● **TASK BRIEF**
Exact copy, no pictures: return all the data below as written.

(Bounding box coordinate data)
_ _ _

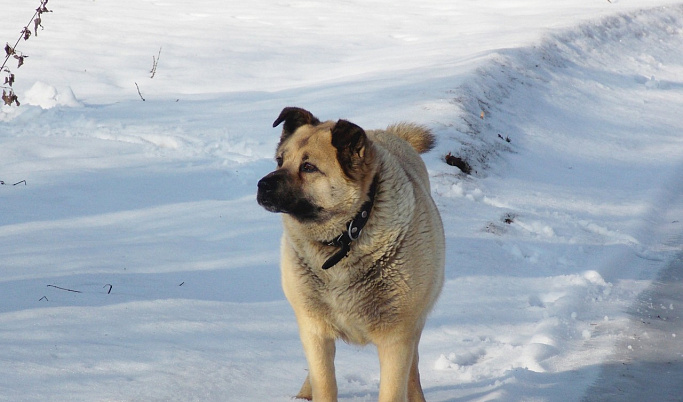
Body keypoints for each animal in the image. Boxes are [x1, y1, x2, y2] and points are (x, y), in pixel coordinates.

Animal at [256, 107, 444, 402]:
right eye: (280, 161)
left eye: (308, 167)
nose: (261, 185)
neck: (347, 235)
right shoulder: (315, 330)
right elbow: (324, 382)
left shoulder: (396, 338)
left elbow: (394, 388)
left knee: (413, 369)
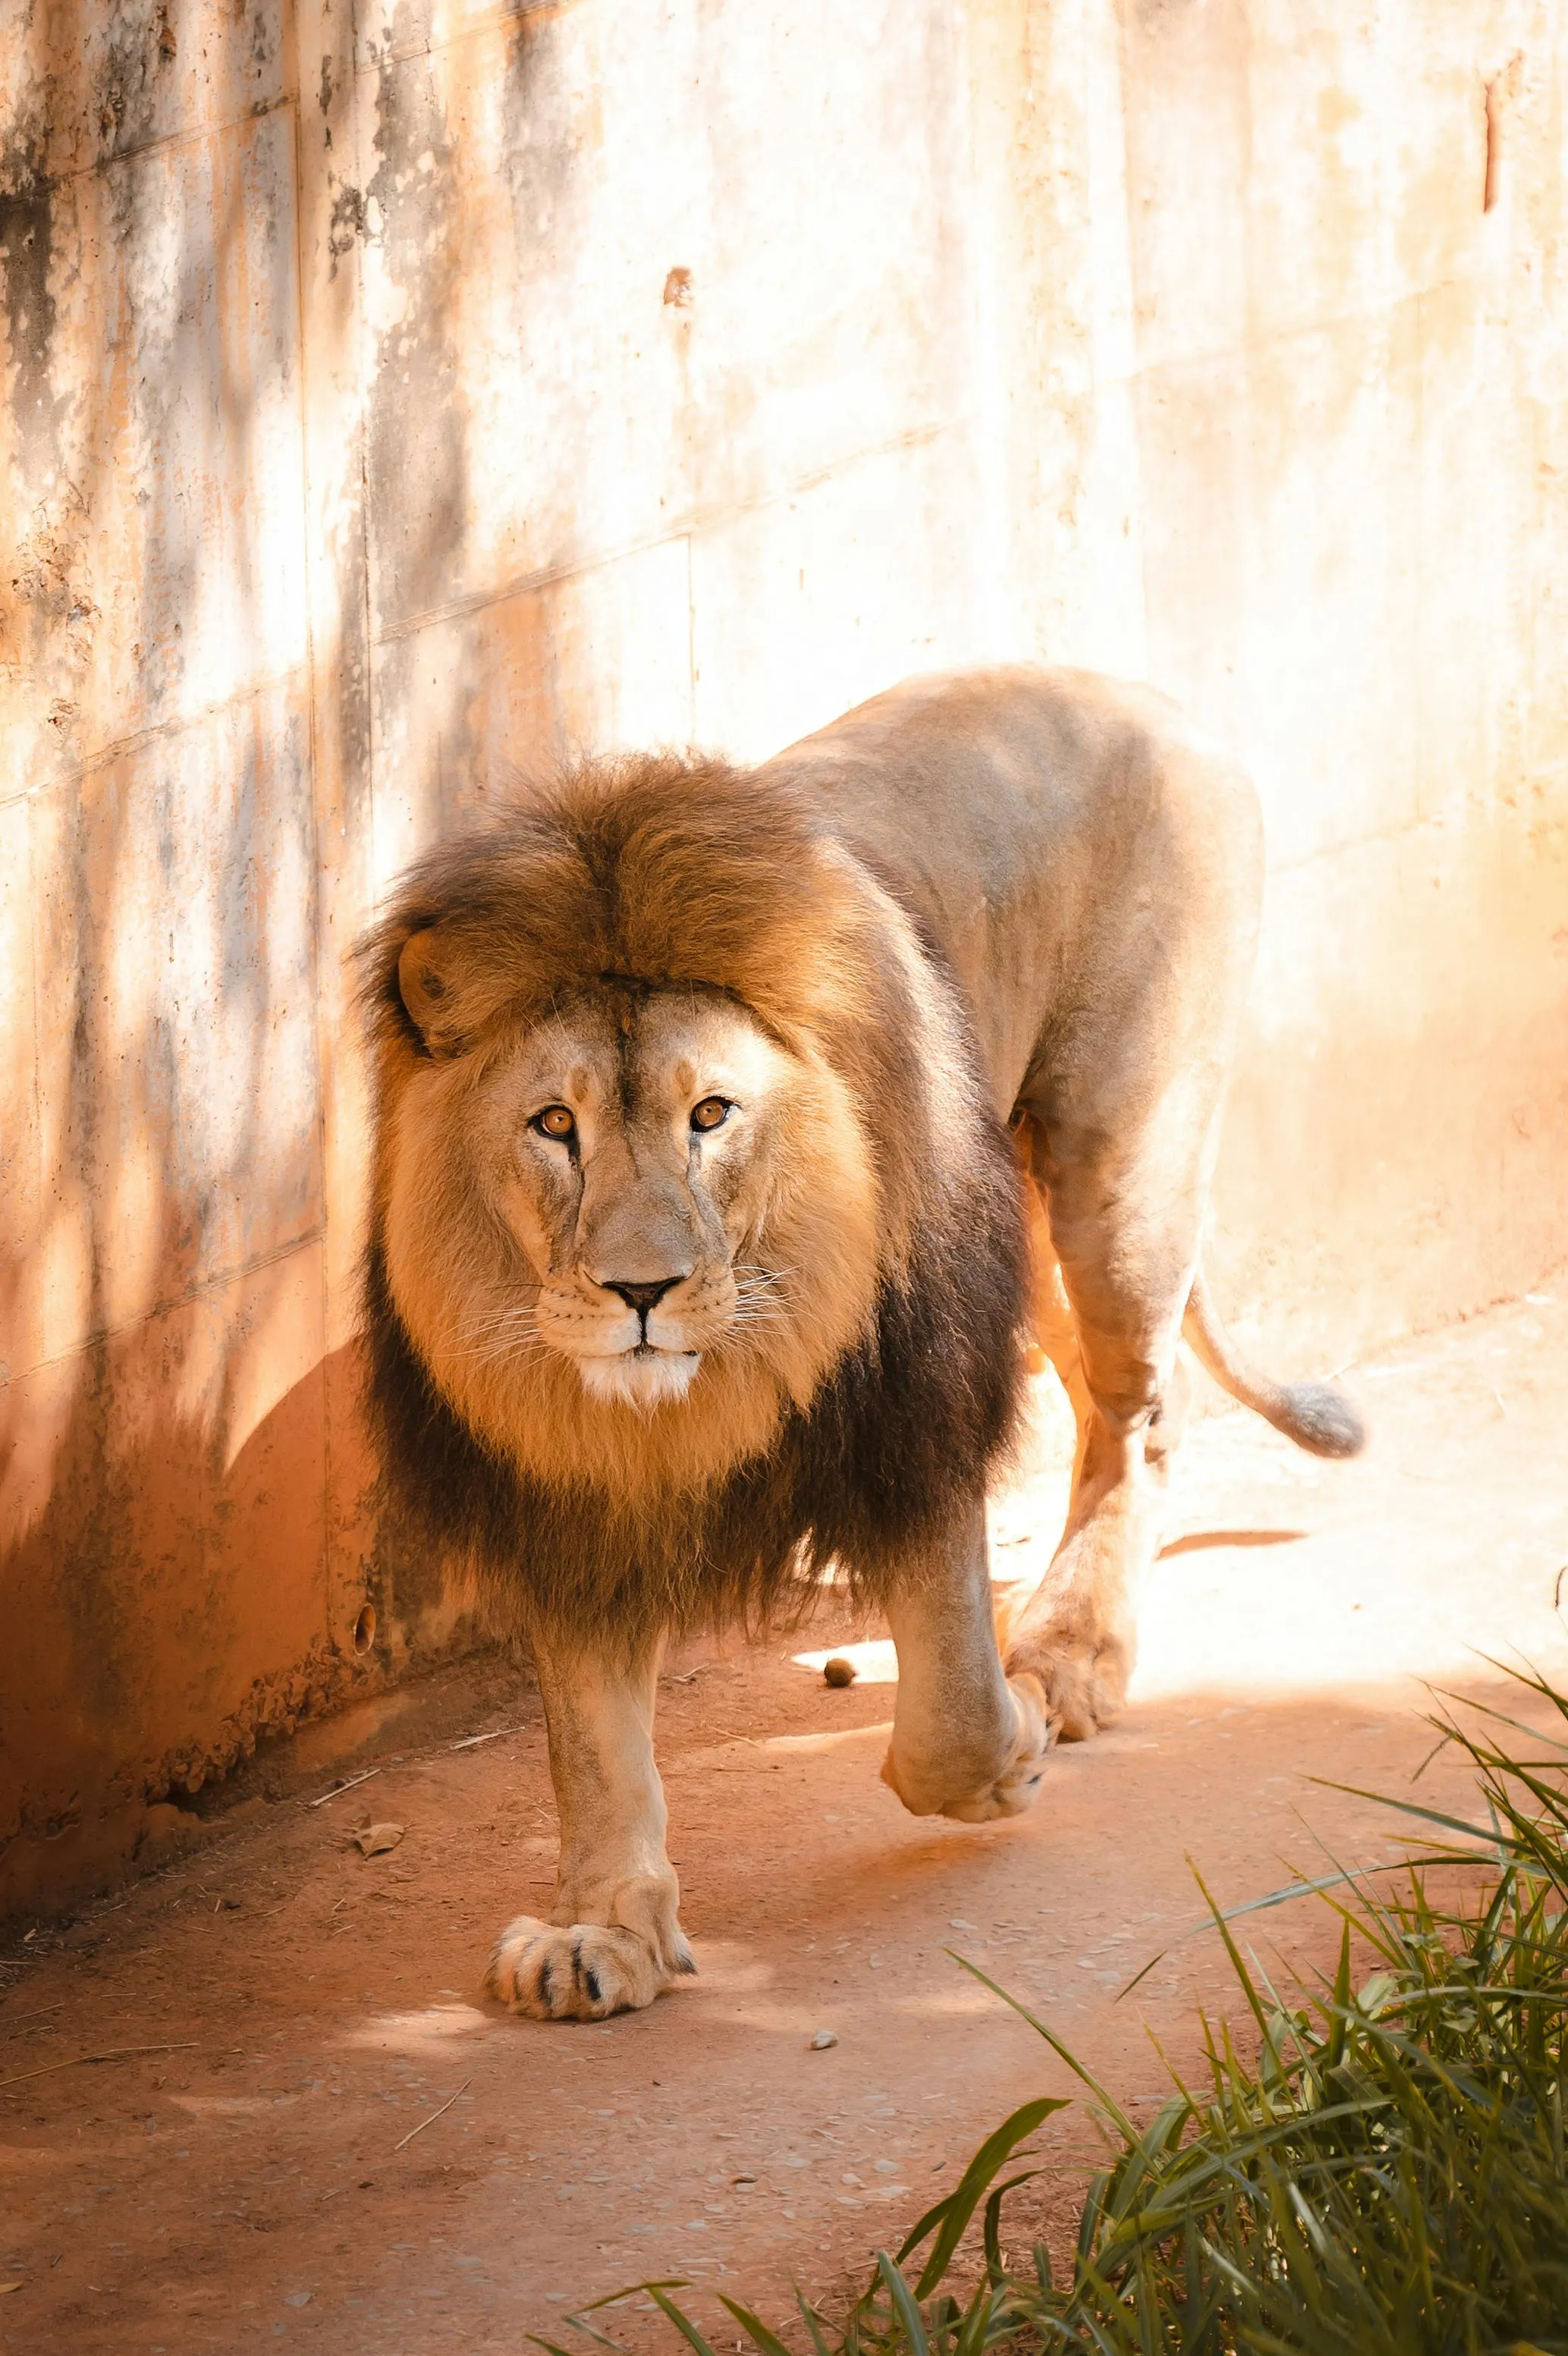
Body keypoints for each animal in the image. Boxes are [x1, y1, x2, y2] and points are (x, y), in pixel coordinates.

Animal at [360, 666, 1364, 2021]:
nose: (639, 1288)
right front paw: (600, 1934)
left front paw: (1013, 1745)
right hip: (1033, 1200)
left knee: (1138, 1418)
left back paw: (1069, 1653)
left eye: (710, 1114)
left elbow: (945, 1710)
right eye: (553, 1125)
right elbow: (593, 1749)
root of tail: (1138, 694)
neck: (711, 1383)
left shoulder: (914, 1410)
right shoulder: (571, 1497)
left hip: (1115, 1153)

_ _ _

● **EXERCISE ANSWER**
Body keypoints for each animal in the image. Boxes are [x1, y1, x2, y2] and points are (x, y), in pixel coordinates.

Animal at [256, 107, 444, 402]:
right eye: (280, 161)
left eye: (308, 167)
nose: (261, 185)
neck: (347, 235)
right shoulder: (315, 330)
right elbow: (324, 382)
left shoulder: (396, 338)
left elbow: (394, 388)
left knee: (413, 369)
Body keypoints for each animal in the image. Boxes are [x1, y1, x2, y2] and points are (x, y), in pixel coordinates.

Animal at [360, 666, 1364, 2021]:
nose: (639, 1288)
right front paw: (600, 1934)
left front paw: (1013, 1745)
right hip: (1033, 1200)
left knee: (1138, 1418)
left back paw: (1069, 1653)
left eye: (710, 1114)
left elbow: (945, 1710)
right eye: (553, 1125)
right elbow: (593, 1749)
root of tail: (1138, 694)
neck: (711, 1383)
left shoulder: (914, 1410)
right shoulder: (571, 1497)
left hip: (1115, 1153)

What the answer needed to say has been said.